§ WHAT IS EXPECTED: Beneath this task are records; print exactly the stretch of them from the line with "2. **Set up" through the line with "- Open Anaconda Navigator", both ends included.

(Stored records)
┏━━
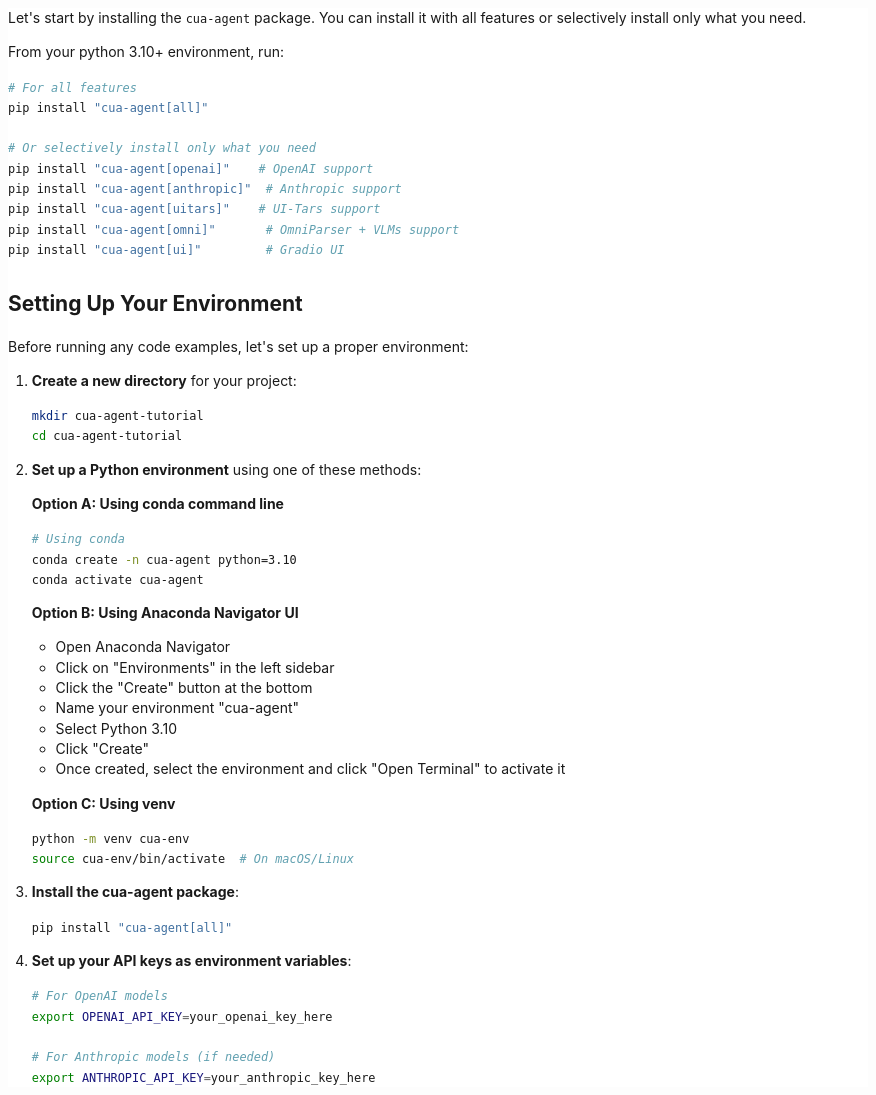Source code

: Let's start by installing the `cua-agent` package. You can install it with all features or selectively install only what you need.

From your python 3.10+ environment, run:

```bash
# For all features
pip install "cua-agent[all]"

# Or selectively install only what you need
pip install "cua-agent[openai]"    # OpenAI support
pip install "cua-agent[anthropic]"  # Anthropic support
pip install "cua-agent[uitars]"    # UI-Tars support
pip install "cua-agent[omni]"       # OmniParser + VLMs support
pip install "cua-agent[ui]"         # Gradio UI
```

## Setting Up Your Environment

Before running any code examples, let's set up a proper environment:

1. **Create a new directory** for your project:
   ```bash
   mkdir cua-agent-tutorial
   cd cua-agent-tutorial
   ```

2. **Set up a Python environment** using one of these methods:

   **Option A: Using conda command line**
   ```bash
   # Using conda
   conda create -n cua-agent python=3.10
   conda activate cua-agent
   ```
   
   **Option B: Using Anaconda Navigator UI**
   - Open Anaconda Navigator
   - Click on "Environments" in the left sidebar
   - Click the "Create" button at the bottom
   - Name your environment "cua-agent"
   - Select Python 3.10
   - Click "Create"
   - Once created, select the environment and click "Open Terminal" to activate it
   
   **Option C: Using venv**
   ```bash
   python -m venv cua-env
   source cua-env/bin/activate  # On macOS/Linux
   ```

3. **Install the cua-agent package**:
   ```bash
   pip install "cua-agent[all]"
   ```

4. **Set up your API keys as environment variables**:
   ```bash
   # For OpenAI models
   export OPENAI_API_KEY=your_openai_key_here
   
   # For Anthropic models (if needed)
   export ANTHROPIC_API_KEY=your_anthropic_key_here
   ```
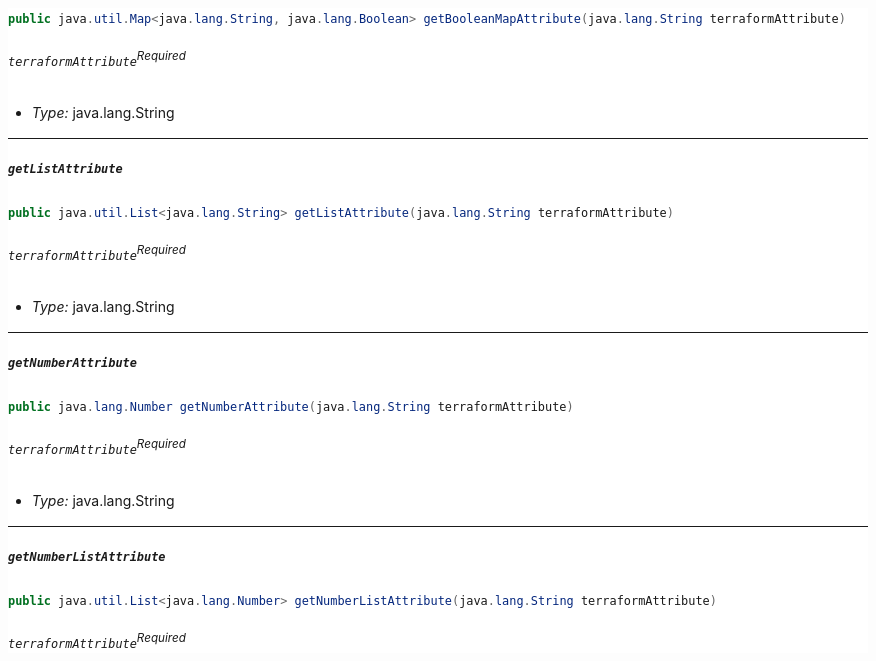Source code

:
 ```java
public java.util.Map<java.lang.String, java.lang.Boolean> getBooleanMapAttribute(java.lang.String terraformAttribute)
```

###### `terraformAttribute`<sup>Required</sup> <a name="terraformAttribute" id="@cdktf/provider-googleworkspace.groupMembers.GroupMembersMembersOutputReference.getBooleanMapAttribute.parameter.terraformAttribute"></a>

- *Type:* java.lang.String

---

##### `getListAttribute` <a name="getListAttribute" id="@cdktf/provider-googleworkspace.groupMembers.GroupMembersMembersOutputReference.getListAttribute"></a>

```java
public java.util.List<java.lang.String> getListAttribute(java.lang.String terraformAttribute)
```

###### `terraformAttribute`<sup>Required</sup> <a name="terraformAttribute" id="@cdktf/provider-googleworkspace.groupMembers.GroupMembersMembersOutputReference.getListAttribute.parameter.terraformAttribute"></a>

- *Type:* java.lang.String

---

##### `getNumberAttribute` <a name="getNumberAttribute" id="@cdktf/provider-googleworkspace.groupMembers.GroupMembersMembersOutputReference.getNumberAttribute"></a>

```java
public java.lang.Number getNumberAttribute(java.lang.String terraformAttribute)
```

###### `terraformAttribute`<sup>Required</sup> <a name="terraformAttribute" id="@cdktf/provider-googleworkspace.groupMembers.GroupMembersMembersOutputReference.getNumberAttribute.parameter.terraformAttribute"></a>

- *Type:* java.lang.String

---

##### `getNumberListAttribute` <a name="getNumberListAttribute" id="@cdktf/provider-googleworkspace.groupMembers.GroupMembersMembersOutputReference.getNumberListAttribute"></a>

```java
public java.util.List<java.lang.Number> getNumberListAttribute(java.lang.String terraformAttribute)
```

###### `terraformAttribute`<sup>Required</sup> <a name="terraformAttribute" id="@cdktf/provider-googleworkspace.groupMembers.GroupMembersMembersOutputReference.getNumberListAttribute.parameter.terraformAttribute"></a>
┗━━
§ OUTPUT FOR THIS TASK:
2. **Set up a Python environment** using one of these methods:

   **Option A: Using conda command line**
   ```bash
   # Using conda
   conda create -n cua-agent python=3.10
   conda activate cua-agent
   ```
   
   **Option B: Using Anaconda Navigator UI**
   - Open Anaconda Navigator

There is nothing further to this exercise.